Top of Exercise material

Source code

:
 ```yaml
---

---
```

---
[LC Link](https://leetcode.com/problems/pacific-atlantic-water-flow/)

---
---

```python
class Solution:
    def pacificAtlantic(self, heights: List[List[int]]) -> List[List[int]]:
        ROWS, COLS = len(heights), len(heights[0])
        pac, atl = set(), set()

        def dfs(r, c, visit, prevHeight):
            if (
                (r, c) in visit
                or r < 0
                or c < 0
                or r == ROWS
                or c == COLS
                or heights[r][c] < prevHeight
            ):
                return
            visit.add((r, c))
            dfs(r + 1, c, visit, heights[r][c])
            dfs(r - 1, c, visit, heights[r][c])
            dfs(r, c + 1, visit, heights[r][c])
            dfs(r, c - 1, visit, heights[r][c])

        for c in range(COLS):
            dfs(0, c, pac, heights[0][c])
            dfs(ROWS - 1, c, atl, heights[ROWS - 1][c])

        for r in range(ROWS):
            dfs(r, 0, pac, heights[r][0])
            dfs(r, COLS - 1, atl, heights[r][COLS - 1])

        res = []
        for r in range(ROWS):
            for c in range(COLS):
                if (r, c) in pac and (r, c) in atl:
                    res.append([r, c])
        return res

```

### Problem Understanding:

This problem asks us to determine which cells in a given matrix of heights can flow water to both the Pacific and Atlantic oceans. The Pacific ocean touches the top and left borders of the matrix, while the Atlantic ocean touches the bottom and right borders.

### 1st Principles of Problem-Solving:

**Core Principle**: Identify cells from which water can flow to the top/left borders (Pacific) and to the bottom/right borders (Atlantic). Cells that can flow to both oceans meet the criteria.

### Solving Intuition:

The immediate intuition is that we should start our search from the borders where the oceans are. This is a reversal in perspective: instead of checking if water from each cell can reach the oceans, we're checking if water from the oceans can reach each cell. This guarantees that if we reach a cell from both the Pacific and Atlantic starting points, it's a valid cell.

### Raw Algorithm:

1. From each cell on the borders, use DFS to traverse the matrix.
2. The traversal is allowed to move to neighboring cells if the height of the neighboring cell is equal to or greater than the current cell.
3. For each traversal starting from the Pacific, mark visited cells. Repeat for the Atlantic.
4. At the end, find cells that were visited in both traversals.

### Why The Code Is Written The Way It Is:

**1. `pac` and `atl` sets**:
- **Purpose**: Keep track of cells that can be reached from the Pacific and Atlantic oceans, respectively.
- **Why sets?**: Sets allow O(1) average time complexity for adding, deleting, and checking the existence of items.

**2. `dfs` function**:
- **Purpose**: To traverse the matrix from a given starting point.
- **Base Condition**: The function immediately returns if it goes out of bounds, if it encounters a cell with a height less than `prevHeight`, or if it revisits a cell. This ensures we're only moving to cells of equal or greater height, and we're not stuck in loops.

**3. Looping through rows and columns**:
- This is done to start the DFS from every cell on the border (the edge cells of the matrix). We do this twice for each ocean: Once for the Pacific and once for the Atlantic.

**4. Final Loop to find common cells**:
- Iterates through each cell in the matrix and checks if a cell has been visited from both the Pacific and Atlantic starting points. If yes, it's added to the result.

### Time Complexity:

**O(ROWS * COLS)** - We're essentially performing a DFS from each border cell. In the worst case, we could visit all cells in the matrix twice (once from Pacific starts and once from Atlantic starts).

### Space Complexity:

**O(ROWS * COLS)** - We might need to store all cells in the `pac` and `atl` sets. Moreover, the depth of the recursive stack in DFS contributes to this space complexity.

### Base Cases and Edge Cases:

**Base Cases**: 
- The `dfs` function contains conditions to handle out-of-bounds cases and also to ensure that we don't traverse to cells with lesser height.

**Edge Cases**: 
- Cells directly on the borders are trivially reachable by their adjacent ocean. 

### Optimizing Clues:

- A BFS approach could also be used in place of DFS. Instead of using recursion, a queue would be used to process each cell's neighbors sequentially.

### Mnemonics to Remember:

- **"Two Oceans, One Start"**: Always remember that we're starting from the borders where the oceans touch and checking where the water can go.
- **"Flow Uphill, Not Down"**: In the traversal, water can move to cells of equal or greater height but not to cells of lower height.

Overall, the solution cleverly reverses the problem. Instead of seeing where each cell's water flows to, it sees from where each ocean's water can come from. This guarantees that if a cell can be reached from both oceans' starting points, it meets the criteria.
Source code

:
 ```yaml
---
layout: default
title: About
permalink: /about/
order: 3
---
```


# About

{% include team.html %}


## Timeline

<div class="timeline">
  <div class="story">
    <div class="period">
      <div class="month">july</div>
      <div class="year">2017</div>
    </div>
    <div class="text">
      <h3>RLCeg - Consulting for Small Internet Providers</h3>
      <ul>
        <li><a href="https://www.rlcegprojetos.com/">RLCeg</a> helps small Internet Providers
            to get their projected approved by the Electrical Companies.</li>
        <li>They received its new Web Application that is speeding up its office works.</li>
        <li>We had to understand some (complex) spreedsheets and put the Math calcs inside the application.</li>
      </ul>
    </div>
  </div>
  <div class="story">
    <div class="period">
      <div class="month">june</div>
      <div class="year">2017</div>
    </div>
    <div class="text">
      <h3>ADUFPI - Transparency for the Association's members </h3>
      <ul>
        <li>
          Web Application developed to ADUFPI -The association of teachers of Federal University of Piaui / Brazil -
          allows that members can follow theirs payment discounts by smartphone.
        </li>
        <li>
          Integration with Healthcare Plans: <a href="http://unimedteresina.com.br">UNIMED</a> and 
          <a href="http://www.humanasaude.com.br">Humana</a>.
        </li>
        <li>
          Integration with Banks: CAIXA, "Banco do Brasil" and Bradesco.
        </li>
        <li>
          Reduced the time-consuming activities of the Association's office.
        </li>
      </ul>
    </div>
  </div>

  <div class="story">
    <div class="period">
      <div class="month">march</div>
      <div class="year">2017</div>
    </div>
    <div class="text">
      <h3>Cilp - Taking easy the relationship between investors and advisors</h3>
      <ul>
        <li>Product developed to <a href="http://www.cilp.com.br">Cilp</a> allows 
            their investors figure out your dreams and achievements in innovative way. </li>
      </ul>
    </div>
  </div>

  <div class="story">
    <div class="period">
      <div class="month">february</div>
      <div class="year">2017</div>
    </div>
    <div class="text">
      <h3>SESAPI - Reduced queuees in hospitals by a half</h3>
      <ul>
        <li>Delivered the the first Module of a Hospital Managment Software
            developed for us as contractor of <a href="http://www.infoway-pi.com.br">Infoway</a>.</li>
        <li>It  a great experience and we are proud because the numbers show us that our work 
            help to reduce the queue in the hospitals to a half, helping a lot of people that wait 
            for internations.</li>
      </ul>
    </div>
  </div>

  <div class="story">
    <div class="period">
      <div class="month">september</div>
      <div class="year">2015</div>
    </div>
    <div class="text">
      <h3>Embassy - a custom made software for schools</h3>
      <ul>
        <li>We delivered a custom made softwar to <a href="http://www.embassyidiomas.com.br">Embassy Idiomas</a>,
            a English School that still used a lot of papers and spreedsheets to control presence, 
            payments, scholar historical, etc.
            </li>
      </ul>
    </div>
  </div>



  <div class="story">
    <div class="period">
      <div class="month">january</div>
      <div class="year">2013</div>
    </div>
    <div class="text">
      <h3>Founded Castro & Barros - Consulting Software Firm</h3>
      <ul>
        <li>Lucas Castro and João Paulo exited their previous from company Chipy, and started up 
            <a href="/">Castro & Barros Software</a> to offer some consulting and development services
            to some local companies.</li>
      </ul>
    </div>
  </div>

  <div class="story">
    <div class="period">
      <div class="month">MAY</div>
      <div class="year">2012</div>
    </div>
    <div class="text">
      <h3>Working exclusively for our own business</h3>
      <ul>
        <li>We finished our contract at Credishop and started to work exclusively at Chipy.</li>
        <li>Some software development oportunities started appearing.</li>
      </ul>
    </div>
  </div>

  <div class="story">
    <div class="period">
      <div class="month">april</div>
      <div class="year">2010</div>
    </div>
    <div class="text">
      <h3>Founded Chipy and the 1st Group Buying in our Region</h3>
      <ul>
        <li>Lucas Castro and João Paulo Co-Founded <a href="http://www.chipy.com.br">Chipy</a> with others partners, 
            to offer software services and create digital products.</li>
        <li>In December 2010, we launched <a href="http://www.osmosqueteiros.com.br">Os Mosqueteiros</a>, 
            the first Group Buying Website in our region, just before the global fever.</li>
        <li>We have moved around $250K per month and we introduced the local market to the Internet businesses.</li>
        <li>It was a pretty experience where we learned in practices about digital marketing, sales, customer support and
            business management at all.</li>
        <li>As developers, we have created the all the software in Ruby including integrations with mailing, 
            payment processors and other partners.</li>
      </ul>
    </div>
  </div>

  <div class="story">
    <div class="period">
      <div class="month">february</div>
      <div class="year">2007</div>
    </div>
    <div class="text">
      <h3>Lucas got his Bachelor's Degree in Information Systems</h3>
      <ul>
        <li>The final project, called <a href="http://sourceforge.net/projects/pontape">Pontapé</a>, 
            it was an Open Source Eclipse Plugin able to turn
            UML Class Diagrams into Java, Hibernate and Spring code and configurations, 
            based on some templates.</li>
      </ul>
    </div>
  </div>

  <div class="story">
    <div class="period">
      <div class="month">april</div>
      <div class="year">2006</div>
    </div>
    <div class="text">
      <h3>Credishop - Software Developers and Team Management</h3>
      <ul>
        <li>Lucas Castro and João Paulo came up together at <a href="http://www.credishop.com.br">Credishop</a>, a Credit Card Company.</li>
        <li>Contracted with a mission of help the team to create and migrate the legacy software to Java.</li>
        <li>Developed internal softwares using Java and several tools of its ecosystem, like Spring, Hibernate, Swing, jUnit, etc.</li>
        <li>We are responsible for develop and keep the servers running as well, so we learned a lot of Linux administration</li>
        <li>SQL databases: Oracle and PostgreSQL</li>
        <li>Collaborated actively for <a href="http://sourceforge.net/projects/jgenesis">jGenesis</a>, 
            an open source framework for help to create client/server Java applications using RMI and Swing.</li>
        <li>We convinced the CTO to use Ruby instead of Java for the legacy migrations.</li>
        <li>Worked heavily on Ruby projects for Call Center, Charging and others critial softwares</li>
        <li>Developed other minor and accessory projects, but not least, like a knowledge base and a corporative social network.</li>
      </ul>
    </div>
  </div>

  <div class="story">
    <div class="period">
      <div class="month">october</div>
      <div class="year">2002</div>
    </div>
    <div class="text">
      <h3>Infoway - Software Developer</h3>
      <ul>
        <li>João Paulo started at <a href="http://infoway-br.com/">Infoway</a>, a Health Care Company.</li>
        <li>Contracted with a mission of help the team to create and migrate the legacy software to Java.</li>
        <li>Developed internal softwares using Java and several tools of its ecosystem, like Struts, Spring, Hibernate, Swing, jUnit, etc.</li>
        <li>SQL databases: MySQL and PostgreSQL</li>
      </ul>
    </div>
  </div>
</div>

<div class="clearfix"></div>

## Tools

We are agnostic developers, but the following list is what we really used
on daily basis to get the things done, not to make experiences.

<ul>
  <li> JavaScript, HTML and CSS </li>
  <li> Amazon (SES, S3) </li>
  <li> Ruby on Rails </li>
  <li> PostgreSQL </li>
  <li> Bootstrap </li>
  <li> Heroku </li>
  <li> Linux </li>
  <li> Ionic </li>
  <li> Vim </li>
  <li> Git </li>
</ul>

Bottom of Exercise material

Try it: Using the entries above, give back exactly the line containing "This problem asks", the line containing "2. The traversal", and every line between them, and nothing else.

Answer section:
This problem asks us to determine which cells in a given matrix of heights can flow water to both the Pacific and Atlantic oceans. The Pacific ocean touches the top and left borders of the matrix, while the Atlantic ocean touches the bottom and right borders.

### 1st Principles of Problem-Solving:

**Core Principle**: Identify cells from which water can flow to the top/left borders (Pacific) and to the bottom/right borders (Atlantic). Cells that can flow to both oceans meet the criteria.

### Solving Intuition:

The immediate intuition is that we should start our search from the borders where the oceans are. This is a reversal in perspective: instead of checking if water from each cell can reach the oceans, we're checking if water from the oceans can reach each cell. This guarantees that if we reach a cell from both the Pacific and Atlantic starting points, it's a valid cell.

### Raw Algorithm:

1. From each cell on the borders, use DFS to traverse the matrix.
2. The traversal is allowed to move to neighboring cells if the height of the neighboring cell is equal to or greater than the current cell.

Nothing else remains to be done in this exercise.